Зимой 1945/46 года правительство УССР отдало распоряжение о принятии мер по ликвидации структуры УПА, как организованной боевой силы. В еще контролируемые повстанцами районы были введены армейские части, и началось как всегда: гарнизоны в селах, блокпосты, облавы, а также и совсем уж… эээ… партизанские методы в исполнении бывших, но по разным причинам прозревших боевиков. В итоге к Рождеству «боевой актив» поредел впятеро, считая и убитых, и явившихся с повинной в расчете на амнистию. Погиб почти весь штаб (сам «Савур» был устранен примерно годом раньше). Ситуация усугублялась тем, что многие warlords, сорвавшись с поводка, запаниковали и начали чистку собственных отрядов на предмет, кто предатель; пережили ее далеко не все, и не все, кто пережил, были чисты.
В итоге, скажем, отчет из Края зарубежному Центру по Карпатскому краю сводился к тому, что «после минувшей зимы УПА перестала существовать как боевая единица», а ведь Карпаты считались одним из наиболее благополучных регионов. Так что мало кого удивило появившееся в июле «Обращение к героям», в котором командование УПА в самых что ни на есть торжественных тонах заявляло о завершении «широкой повстанческой борьбы» и переходе к «борьбеподпольно-конспиративной». Насчет индивидуального террора не было сказано ни слова. Sapienti sat.
Любителям мелочей Гугль в помощь. Но алгоритм понятен. Поджог — взрыв — налет. Поджог — взрыв — налет. А в ответ облавы и высылки, высылки и облавы — и так месяц за месяцем, труп за трупом, вагон за вагоном. Однажды, правда, «кукурузник» подбили, то-то радости было в Мюнхене.

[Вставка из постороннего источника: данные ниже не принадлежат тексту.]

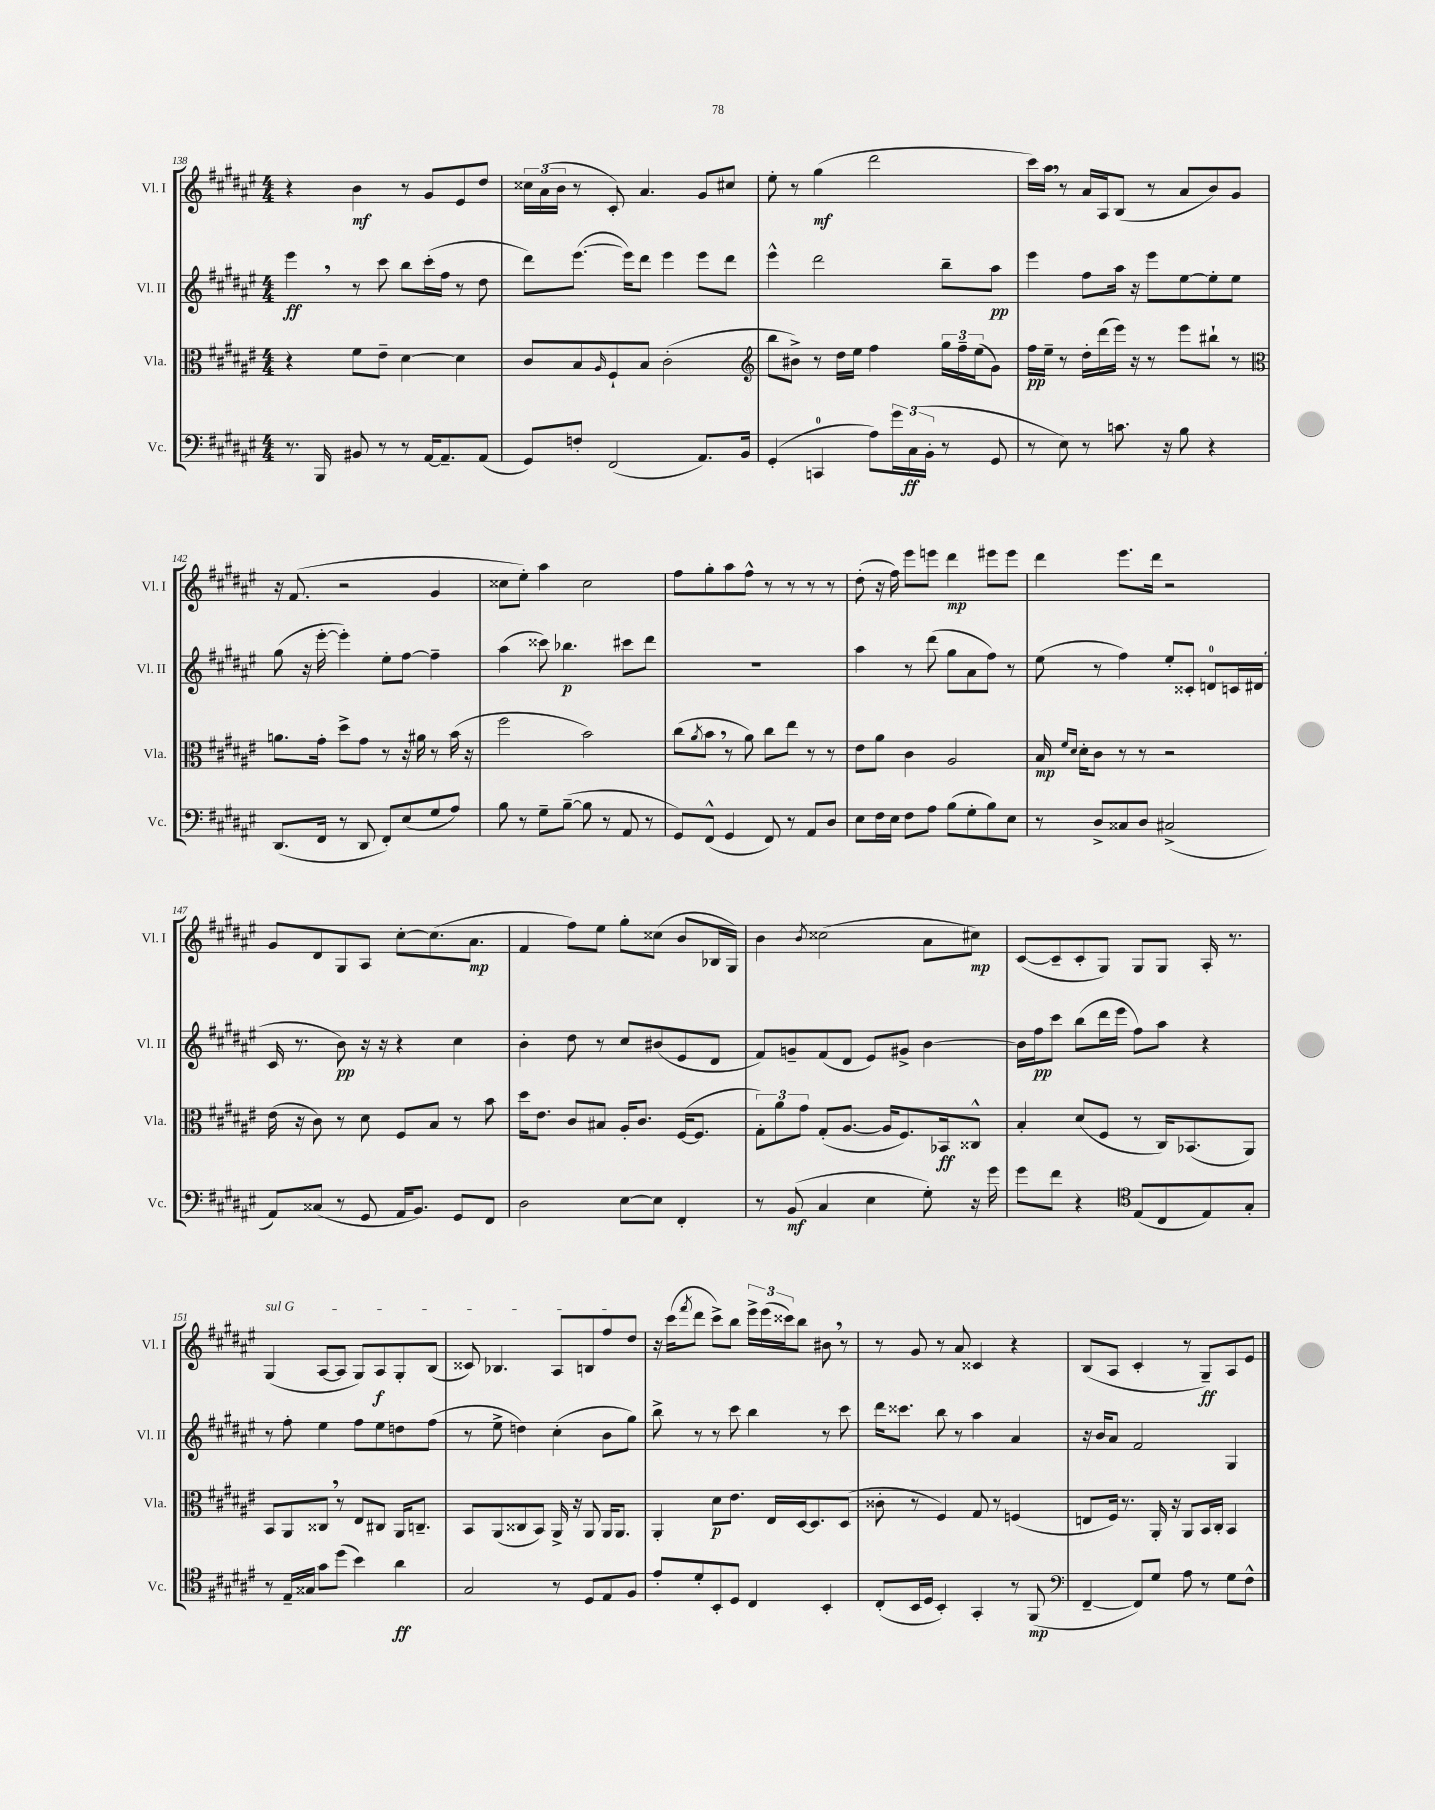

**kern	**kern	**kern	**kern
*staff4	*staff3	*staff2	*staff1
*clefF4	*clefC3	*clefG2	*clefG2
*k[f#c#g#d#a#e#]	*k[f#c#g#d#a#e#]	*k[f#c#g#d#a#e#]	*k[f#c#g#d#a#e#]
*M4/4	*M4/4	*M4/4	*M4/4
8.r	4r	4eee#	4r
16BBB	.	.	.
8BB#	8f#	8r	4b
8r	8e#~	8ccc#	.
8r	[4d#	8bb	8r
[16AA#	.	(16ccc#'	8g#
8.AA#~]	.	16ff#	.
.	4d#]	8r	8e#
(8AA#	.	8dd#	8dd#
=	=	=	=
8GG#)	8c#	8ddd#)	24cc##
.	.	.	(24a#
.	.	.	24b
8F'	8B	([8.eee#	8r
.	16qqA#	.	.
(2FF#	8F#`	.	8c#')
.	.	16eee#])	.
.	8B	8ddd#	4.a#
.	(2c#'	4eee#	.
8.AA#)	.	8eee#	8g#
.	.	8ddd#	8cc#
16BB	.	.	.
=	=	=	=
*	*clefG2	*	*
(4GG#'	8bb	4eee#^^	8ee#'
.	8b#^)	.	8r
4CC	8r	2ddd#	(4gg#
.	16dd#	.	.
.	16ee#	.	.
8A#)	4ff#	.	2ddd#
24g#	.	.	.
(24C#	.	.	.
24BB'	.	.	.
8r	24gg#	8bb~	.
.	24ff#~	.	.
.	(24ee#	.	.
8GG#	8g#)	8aa#	.
=	=	=	=
8r	16ff#	4eee#	16ccc#)
.	16ee#~	.	16aa#
8E#)	8r	.	8r
8r	16dd#'	8ff#	16a#
.	(16ddd#	.	16A#
8.c	16eee#)	16aa#	(8B
.	16r	16r	.
.	8r	8eee#	8r
16r	.	.	.
8B	8eee#	[8ee#	8a#
4r	8bb#`	8ee#']	8b)
.	8r	8ee#	8g#
=	=	=	=
*	*clefC3	*	*
(8.DD#	8.a	(8gg#	16r
.	.	.	(8.f#
.	.	16r	.
16FF#	16g#'	[16eee#'	.
8r	8dd#^	4eee#'])	2r
8DD#	8g#	.	.
8FF#')	8r	8ee#'	.
(8E#	16r	[8ff#	.
.	16a#	.	.
8G#	8r	4ff#~]	4g#
8A#)	(16b	.	.
.	16r	.	.
=	=	=	=
8B	2ff#	(4aa#	8cc##
8r	.	.	8ee#')
8G#~	.	8ccc##)	4aa#
([8B~	.	4.bb-	.
8B]	2b)	.	2cc##
8r	.	.	.
8AA#	.	8ccc#	.
8r	.	8ddd#	.
=	=	=	=
8GG#)	(8cc#	1r	8ff#
.	8qa#	.	.
(8FF#^^	8b	.	8gg#'
4GG#	8r	.	8aa#
.	8a#)	.	8ff#^^
8FF#)	8cc#	.	8r
8r	8ee#	.	8r
8AA#	8r	.	8r
8D#	8r	.	8r
=	=	=	=
8E#	8e#	4aa#	(8dd#'
16F#	8a#	.	16r
16E#	.	.	16ff#)
8F#	4c#	8r	8eee#
8A#	.	(8ddd#	8eee
(8B	2A#	8gg#	4ddd#
8G#'	.	8a#	.
8B)	.	8ff#)	8eee#
8E#	.	8r	8eee#
=	=	=	=
8r	16B	(8ee#	4ddd#
.	16qqf#	.	.
.	16qqd#	.	.
.	16d#'	.	.
8D#^	8c#	8r	.
8C##	8r	4ff#)	8.eee#
8D#	8r	.	.
.	.	.	16ddd#
(2C#^	2r	8ee#'	2r
.	.	8c##'	.
.	.	8d	.
.	.	16c	.
.	.	(16d#	.
=	=	=	=
8AA#)	(16e#	16c#	8g#
.	16r	8.r	.
(8C##	8c#)	.	8d#
8r	8r	8b)	8G#
8GG#	8d#	16r	8A#
.	.	16r	.
16AA#	8F#	4r	[8cc#'
8.BB)	.	.	.
.	8B	.	(8.cc#]
8GG#	8r	4cc#	.
.	.	.	8.a#
8FF#	8b	.	.
=	=	=	=
2D#	16dd#	4b'	4f#
.	8.e#	.	.
.	8c#	8dd#	8ff#)
.	8B#	8r	8ee#
[8E#	16A#'	8cc#	8gg#'
.	8.c#	.	.
8E#]	.	(8b#	(8cc##
4FF#'	([16F#	8e#	8b
.	8.F#]	.	.
.	.	8d#	16B-
.	.	.	16G#)
=	=	=	=
8r	12G#')	8f#)	4b
.	12a#	.	.
(8BB	.	8g~	.
.	12g#	.	.
.	.	.	8qb
4C#	(8G#'	(8f#	(2cc##
.	[8.A#	8d#	.
4E#	.	8e#)	.
.	16A#]	.	.
.	8.F#)	8g#^	.
8G#')	.	[4b	8a#
.	16BB-	.	.
16r	8C##^^	.	8cc#)
16g#	.	.	.
=	=	=	=
8g#	4B'	16b]	([8c#
.	.	16ff#	.
8f#	.	8ccc#	8c#~]
4r	(8d#	(8bb	8c#'
.	8F#	16ddd#	8G#)
.	.	16eee#	.
*clefC4	*	*	*
(8E#	8r	8ff#)	8G#
8C#	16C#)	8aa#	8G#
.	(8.BB-	.	.
8E#)	.	4r	16A#'
.	.	.	8.r
8G#'	8AA#)	.	.
=	=	=	=
8r	8BB	8r	(4G#
16E#~	8AA#	8ff#'	.
16G##	.	.	.
8g#	8C##	4ee#	[8A#
(8dd#	8r	.	8A#]
4b)	8E#	8ff#	8G#)
.	8C#	8ee#	8A#
4a#	16AA#	8dd	8G#'
.	8.C~	.	.
.	.	(8ff#	(8B
=	=	=	=
2G#	8BB	8r	8c##)
.	(8AA#	8ee#^	4.B-
.	8C##	4dd)	.
.	8BB)	.	.
8r	16AA#^	(4cc#'	8A#
.	16r	.	.
8D#	8AA#	.	8B
8E#	16AA#	8b	8ff#
.	8.AA#	.	.
8F#	.	8gg#)	8dd#
=	=	=	=
8e#'	4AA#'	8bb^	16r
.	.	.	(16ccc#
.	.	.	8qfff#
8d#'	.	8r	8ddd#
8BB'	8d#	8r	8ccc#^)
8D#	8.e#	8ccc#	8bb
4C#	.	4bb	24eee#^
.	.	.	(24eee#
.	16E#	.	.
.	.	.	24ccc##)
.	[16D#	.	8bb
.	8.D#]	.	.
4BB'	.	8r	8b#
.	(8D#	8ccc#	8r
=	=	=	=
(8C#'	8c##'	16ddd#	8r
.	.	8.ccc##	.
16BB	8r	.	8g#
16D#	.	.	.
4BB')	4F#)	8bb	8r
.	.	8r	8a#
4GG#'	8G#	4aa#	4c##
.	8r	.	.
8r	(4F	4a#	4r
(8FF#	.	.	.
=	=	=	=
*clefF4	*	*	*
[4FF#~	8E	16r	(8B
.	.	16b	.
.	16F#)	8a#	8A#
.	8.r	.	.
8FF#])	.	2f#	4c#'
8G#	16AA#'	.	.
.	16r	.	.
8A#	8AA#	.	8r
8r	16BB	.	8G#~)
.	16C#'	.	.
8G#	4BB	4G#	8A#
8F#^^	.	.	8e#
==	==	==	==
*-	*-	*-	*-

Но главным направлением «подпольно-конспиративной борьбы» на два года стала разработанная подпольными городскими теоретиками и принятая к исполнению лесными людьми программа «охоты на сексотов» — учителей, агрономов, зоотехников, железнодорожников, водителей трамваев, пожарных, почтальонов, сторожей. В общем, всех, кто не мент и не солдат, но явно работает на органы. Особо опасными считались «городские», приезжавшие в села что-то наладить, корову, скажем, вылечить или, упаси боже, трактор починить. И уж совсем страшное дело, если сексот оказывался не местным, а с востока. Особенно из Москвы, вроде геологов Нины Балашовой и Давида Рыбкина, изловленных в августе 1948 года под Коломыей и объявленных «самыми страшными агентами московского империализма». Таких убивали изысканно, нередко (особенно почему-то женщин) расчленяя заживо, — вопреки строгой инструкции Центра, предписывавшей «не проявляя жестокости, принародно вешать, прикрепив на грудь табличку с указанием вины». Впрочем, по ходу операции инструкции менялись, вскоре рекомендации уже требовали «в ходе ликвидации указанных лиц не жалеть ни взрослых членов их семей, ни детей, с которых рекомендуется начинать». Это, правда, относилось не к сексотам, а к «дезертирам», — тем, кто «вышел из леса» или отказался в лес уходить, а также к «подмоскаликам», пускавшим «врага» на постой или давших ему хотя бы кружку воды.
Не скажу, что такие методы — уже не столько даже демонстрация, сколько ритуал, — не действовали. Действовали, конечно. Люди боялись и не шалили. Но всему есть предел. После того как 21 июня 1948 года в конюшне Львовского университета обнаружилось множество отпиленных человеческих ног, а затем, по итогам следствия, 18 изуродованных трупов — 17 женских и один подростка, лесных людей начали попросту «сдавать», порой даже в родных селах, куда они приходили на отдых. В связи с этим очередная «Инструкции командирам отрядов», датированная 21 ноября 1948 года, настоятельно требовала «карая вражеских пособников, обращать внимание на возраст, казни проводить так, как принято в мире (список прилагается)… не следует также впредь отрезать головы сексотам». Кто-то из warlords это инструкцию даже принял к сведению. Но далеко не все.
Его борьба
Весна 1947 года нанесла очередной удар. Начатое Варшавой принудительное переселение украинского населения Западной Галиции и Подляшья в районы западнее Вислы и максимальное ужесточение пограничного режима вынудило остатки «Закерзонских» УПА и подполья ОУН с боями пробираться на Запад через Чехословакию. Кто-то из особо удачливых прорвался, примерно 100–120 душ из двух тысяч. Пленных поляки не брали.